Maddie is so self-assured she has no problem scolding her five older brothers and sisters.

"How do you not like cookies?" Maddie pointedly asked during a conversation with her sisters and a friend. 

"When she relapsed, her mother started crying and she looked at her and said, 'Why are you worrying?  I'm going to be fine," Kelsey recalled. 

"I hate it when people cry," said Maddie. 

Her mom, Robyn Major, has reason to cry.  The clinical trial Maddie now needs, cannot be approved by the FDA, because the FDA is shutdown with the rest of the federal government. 

Robyn says Maddie's cancer pre B cell ALL is curable in 90 percent of the cases.  Her daughters is in the ten percent category. Traditional treatment like chemotherapy has not worked. 

"For Maddie, this is truly  life or death.
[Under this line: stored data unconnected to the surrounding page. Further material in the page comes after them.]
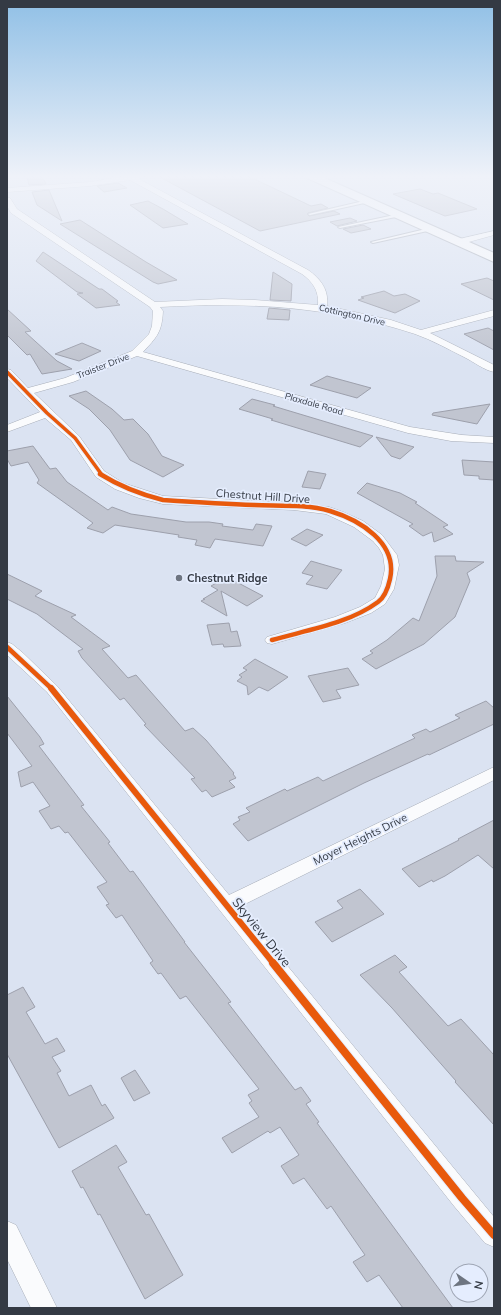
<svg xmlns="http://www.w3.org/2000/svg" width="501" height="1315" viewBox="0 0 501 1315" font-family="Mulish,sans-serif">
<style>
.building{fill:#c1c5d0;stroke:#9da0ac}
.lines{fill:none;stroke-linecap:round;stroke-linejoin:round}
.service-casing{stroke:#a8aeb9;stroke-width:2}
.minor-casing{stroke:#a8aeb9;stroke-width:1}
.secondary-casing{stroke:#a8aeb9;stroke-width:2}
.service{fill:#fafbfd;fill-rule:evenodd}
.minor{fill:#fafbfd;fill-rule:evenodd}
.secondary{fill:#fafbfd;fill-rule:evenodd}
.cycleway-far3-casing{stroke:#e5edfe;stroke-width:5.5}
.cycleway-far2-casing{stroke:#e5edfe;stroke-width:7}
.cycleway-far1-casing{stroke:#e5edfe;stroke-width:8}
.cycleway-casing{stroke:#e5edfe;stroke-width:10}
.cycleway-far3{stroke:#e8590c;stroke-width:3.5}
.cycleway-far2{stroke:#e8590c;stroke-width:4.5}
.cycleway-far1{stroke:#e8590c;stroke-width:6}
.cycleway{stroke:#e8590c;stroke-width:8}
.poi-dot{fill:#6e7581;stroke:#e5edfe;stroke-width:1.5}
.labels{text-anchor:middle;stroke-width:3.5;stroke-linejoin:round;paint-order:stroke}
.far-street-label{font-size:9px;fill:#343a44;stroke:#e5edfe}
.street-label{font-size:11px;fill:#343a44;stroke:#e5edfe}
.poi-label{font-size:11px;font-weight:bold;fill:#343a44;stroke:#e5edfe;text-anchor:start}
.near-street-label{font-size:13px;fill:#343a44;stroke:#e5edfe}
</style>
<rect width="100%" height="100%" fill="#dbe3f2"/>
<path class="building" d="M 158,176 L 248,176 L 311,206 L 321,204 L 328,208 L 308,213 L 307,214 L 309,216 L 334,211 L 340,214 L 260,231 Z
M 27,178 L 43,178 L 46,184 L 29,185 Z
M 118,183 L 127,188 L 104,192 L 97,186 Z
M 420,189 L 433,194 L 438,193 L 477,209 L 445,216 L 393,194 Z
M 49,190 L 62,221 L 37,205 L 32,192 Z
M 148,201 L 163,209 L 188,224 L 163,228 L 130,205 Z
M 350,218 L 357,221 L 337,226 L 330,222 Z
M 80,220 L 146,262 L 177,280 L 158,284 L 153,282 L 60,224 Z
M 363,225 L 371,229 L 351,233 L 343,229 Z
M 43,252 L 99,289 L 102,289 L 118,301 L 116,302 L 120,305 L 96,308 L 77,294 L 83,293 L 77,292 L 36,261 Z
M 273,272 L 292,284 L 291,301 L 270,300 Z
M 487,278 L 494,281 L 494,300 L 461,284 Z
M 384,291 L 394,296 L 405,294 L 420,301 L 395,313 L 358,300 L 364,298 L 361,297 Z
M 269,308 L 290,310 L 289,320 L 267,319 Z
M 7,309 L 31,331 L 25,332 L 57,361 L 72,369 L 42,374 L 30,354 L 27,355 L 8,336 L 7,336 Z
M 488,328 L 494,331 L 494,350 L 464,334 Z
M 82,343 L 101,351 L 79,361 L 55,354 Z
M 327,376 L 371,388 L 357,398 L 310,385 Z
M 86,391 L 112,409 L 124,420 L 133,419 L 148,434 L 162,456 L 184,465 L 163,477 L 130,460 L 110,430 L 89,409 L 69,396 Z
M 252,399 L 275,405 L 273,406 L 373,436 L 360,447 L 271,420 L 273,419 L 239,409 Z
M 490,404 L 477,424 L 432,415 L 433,413 Z
M 376,437 L 396,442 L 414,447 L 400,459 L 391,456 Z
M 33,446 L 50,469 L 56,468 L 67,482 L 108,510 L 112,507 L 131,514 L 186,522 L 209,522 L 223,524 L 222,526 L 253,530 L 256,524 L 272,526 L 263,546 L 215,539 L 210,548 L 195,545 L 197,540 L 178,537 L 179,535 L 115,525 L 103,533 L 87,528 L 93,523 L 37,483 L 39,480 L 28,462 L 11,466 L 7,459 L 7,451 Z
M 462,460 L 494,462 L 494,480 L 479,479 L 479,476 L 464,475 Z
M 308,471 L 326,474 L 320,489 L 302,487 Z
M 367,483 L 400,493 L 417,502 L 415,503 L 448,525 L 443,527 L 453,534 L 434,542 L 432,532 L 423,536 L 409,526 L 413,524 L 357,493 Z
M 307,529 L 323,535 L 306,546 L 291,539 Z
M 435,556 L 455,556 L 456,561 L 484,562 L 467,573 L 470,581 L 455,617 L 424,644 L 376,669 L 362,659 L 373,653 L 370,651 L 387,640 L 413,618 L 419,621 L 437,576 Z
M 311,561 L 342,570 L 327,589 L 306,584 L 313,576 L 302,573 Z
M 7,574 L 42,591 L 35,596 L 76,615 L 71,617 L 110,646 L 102,649 L 128,678 L 136,675 L 185,731 L 193,728 L 206,740 L 234,773 L 233,774 L 236,778 L 229,781 L 235,787 L 212,797 L 206,790 L 202,792 L 191,779 L 195,778 L 144,725 L 146,724 L 124,698 L 120,700 L 82,658 L 78,651 L 83,649 L 37,614 L 7,599 Z
M 227,577 L 263,596 L 247,606 L 221,591 L 227,616 L 201,601 L 205,599 L 203,599 L 218,590 L 211,586 Z
M 229,623 L 231,632 L 237,631 L 241,646 L 224,647 L 223,644 L 212,645 L 207,625 Z
M 255,659 L 288,677 L 268,691 L 259,687 L 248,695 L 247,686 L 237,681 L 242,677 L 239,675 L 247,670 L 243,668 Z
M 348,668 L 359,685 L 336,690 L 341,698 L 323,702 L 308,676 Z
M 7,696 L 40,737 L 44,744 L 39,746 L 84,805 L 81,806 L 110,842 L 108,843 L 130,872 L 133,871 L 185,942 L 184,942 L 231,1002 L 228,1003 L 295,1090 L 301,1087 L 311,1101 L 306,1104 L 319,1122 L 317,1123 L 453,1308 L 403,1308 L 379,1275 L 367,1282 L 353,1262 L 365,1255 L 331,1206 L 327,1209 L 304,1178 L 293,1184 L 281,1166 L 299,1155 L 280,1127 L 270,1133 L 268,1131 L 232,1153 L 222,1138 L 259,1117 L 249,1103 L 252,1101 L 248,1095 L 259,1089 L 186,996 L 180,999 L 161,973 L 158,974 L 150,963 L 153,961 L 122,915 L 116,918 L 106,905 L 109,904 L 97,887 L 107,882 L 68,832 L 65,833 L 59,826 L 51,829 L 39,811 L 50,806 L 33,782 L 21,787 L 18,772 L 32,766 L 7,733 Z
M 486,701 L 494,708 L 494,724 L 429,755 L 428,754 L 364,783 L 248,841 L 233,824 L 240,820 L 238,817 L 250,812 L 246,808 L 285,789 L 287,791 L 318,777 L 323,781 L 415,738 L 412,735 L 426,729 L 430,732 L 460,718 L 455,715 Z
M 494,820 L 494,869 L 478,855 L 445,876 L 433,882 L 432,880 L 419,887 L 402,869 L 459,840 L 458,839 Z
M 360,889 L 384,914 L 332,942 L 315,922 L 343,908 L 337,901 Z
M 395,955 L 407,967 L 399,972 L 448,1026 L 461,1019 L 494,1055 L 494,1125 L 455,1082 L 456,1081 L 392,1008 L 360,975 Z
M 23,987 L 35,1007 L 26,1012 L 45,1044 L 57,1038 L 65,1051 L 52,1057 L 61,1071 L 57,1073 L 69,1096 L 91,1085 L 102,1106 L 105,1104 L 114,1118 L 59,1148 L 7,1054 L 7,995 Z
M 135,1070 L 150,1093 L 134,1101 L 121,1078 Z
M 116,1145 L 127,1162 L 118,1167 L 146,1215 L 149,1214 L 183,1275 L 145,1299 L 100,1214 L 98,1215 L 83,1187 L 81,1188 L 72,1171 Z"/>
<g class="lines">
<g class="service-casing">
<path id="service" d="M 368,200 L 369,202 L 310,215 L 308,214 Z
M 399,214 L 401,215 L 401,216 L 340,228 L 338,227 Z
M 430,228 L 432,228 L 432,230 L 373,243 L 371,242 Z"/>
</g>
<g class="minor-casing">
<path id="minor" d="M 126,176 L 146,176 L 139,179 L 308,270 C 321,279 329,290 327,306 L 391,320 L 421,330 L 494,310 L 494,316 L 430,333 L 494,365 L 494,372 C 484,370 474,362 464,357 C 448,349 432,340 415,334 C 330,306 248,302 160,307 L 163,311 C 162,332 157,337 143,352 L 410,427 L 462,435 L 494,437 L 494,443 L 451,441 L 408,433 L 137,356 L 73,382 L 34,393 L 79,436 L 104,471 L 123,483 L 163,496 L 294,503 L 329,507 L 343,512 L 363,521 L 382,535 L 397,555 L 399,565 L 394,589 L 385,604 L 371,613 L 345,623 L 272,644 L 267,643 L 265,640 L 267,637 L 335,617 L 360,607 L 375,598 L 381,586 L 385,569 L 383,555 L 379,548 L 373,541 L 354,527 L 326,514 L 294,510 L 163,504 L 139,498 L 115,489 L 96,477 L 71,440 L 45,418 L 7,432 L 7,425 L 40,412 L 7,378 L 7,369 L 11,370 L 28,388 L 65,378 L 132,351 L 149,334 L 152,326 L 153,311 L 150,307 L 11,213 L 7,206 L 7,198 L 10,198 L 17,209 L 155,302 L 222,299 L 255,300 L 318,305 C 319,291 313,282 302,274 L 130,180 L 90,186 L 7,192 L 7,188 L 90,182 Z
M 494,231 L 494,235 L 458,245 L 454,242 L 455,240 Z
M 7,642 L 12,644 L 23,653 L 57,686 L 229,895 L 494,767 L 494,780 L 239,907 L 494,1217 L 494,1247 L 485,1243 L 454,1206 L 47,692 L 7,655 Z
M 7,1221 L 16,1225 L 57,1308 L 31,1308 L 7,1259 Z"/>
</g>
<g class="secondary-casing">
<path id="secondary" d="M 306,176 L 320,176 L 494,253 L 494,262 L 307,178 Z"/>
</g>
<use href="#service" class="service"/>
<use href="#minor" class="minor"/>
<use href="#secondary" class="secondary"/>
<g class="cycleway-far3-casing">
<path id="cycleway-far3" d="M 7,372 L 47,413 L 75,438 L 102,475"/>
</g>
<g class="cycleway-far2-casing">
<path id="cycleway-far2" d="M 100,474 C 121,487 139,494 163,500 C 193,502 224,504 254,505 C 279,506 306,504 330,511 C 360,520 398,543 390,579 C 388,588 385,597 378,602 C 348,624 307,630 272,640
M 7,647 L 52,689"/>
</g>
<g class="cycleway-far1-casing">
<path id="cycleway-far1" d="M 51,688 L 274,964"/>
</g>
<g class="cycleway-casing">
<path id="cycleway" d="M 273,963 L 462,1198 L 494,1235"/>
</g>
<use href="#cycleway-far3" class="cycleway-far3"/>
<use href="#cycleway-far2" class="cycleway-far2"/>
<use href="#cycleway-far1" class="cycleway-far1"/>
<use href="#cycleway" class="cycleway"/>
</g>
<linearGradient id="sky" x2="0" y2="1"><stop stop-color="#91c0e6"/><stop offset="0.49" stop-color="#eff2f9"/><stop offset="1" stop-color="#eff2f9" stop-opacity="0"/></linearGradient>
<rect width="501" height="360" fill="url(#sky)"/>
<circle class="poi-dot" cx="179" cy="578" r="4"/>
<g class="labels">
<g class="far-street-label">
<text transform="translate(352 315) rotate(13)" y="3">Cottington Drive</text>
<text transform="translate(103 366) rotate(-21)" y="3">Traister Drive</text>
<text transform="translate(314 404) rotate(16)" y="3">Plaxdale Road</text>
</g>
<g class="street-label">
<text transform="translate(263 496) rotate(4)" y="4">Chestnut Hill Drive</text>
<text transform="translate(360 839) rotate(-26)" y="4">Moyer Heights Drive</text>
</g>
<g class="poi-label">
<text x="187" y="582">Chestnut Ridge</text>
</g>
<g class="near-street-label">
<text transform="translate(262 932) rotate(51)" y="5">Skyview Drive</text>
</g>
</g>
<rect width="501" height="1315" fill="none" stroke="#343a44" stroke-width="16"/>
<g transform="translate(469 1283) rotate(103)"><circle r="19" fill="#e5edfe" stroke="#9ea5b4"/>
<path d="M0-3L7 15L0 10L-7 15Z" fill="#6e7581"/>
<text y="-6" font-size="11" font-weight="bold" text-anchor="middle" fill="#343a44">N</text>
</g>
</svg>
This isn't a game.  This  isn't pushing one ideology over another. This my baby's life," said Robyn. 

About eight month ago, Maddie when through a clinical trial that worked.  She was clear of cancer.  Now that's she has relapsed, Maddie needs another, more intense clinical trial, but because of the shutdown, her treatment is in limbo. 

"It doesn't just affect people in jobs, it affects children trying to survive," said Kelsey.

"While  they act  like children, they should take a que from my child and act like her.  Because she is eight, and showing more maturity  than any of them," said Robyn. 

Maddie says she has only one word to teach the lawmakers how to come together.  "Love.  My only answer is love."

Ironically, two weeks ago, Maddie and her parents visited Capital Hill asking lawmakers to provide more funding for pediatric cancer research.  Robyn Major doesn't understand how Congress can approve salaries for military service members, and not life-saving treatments for children.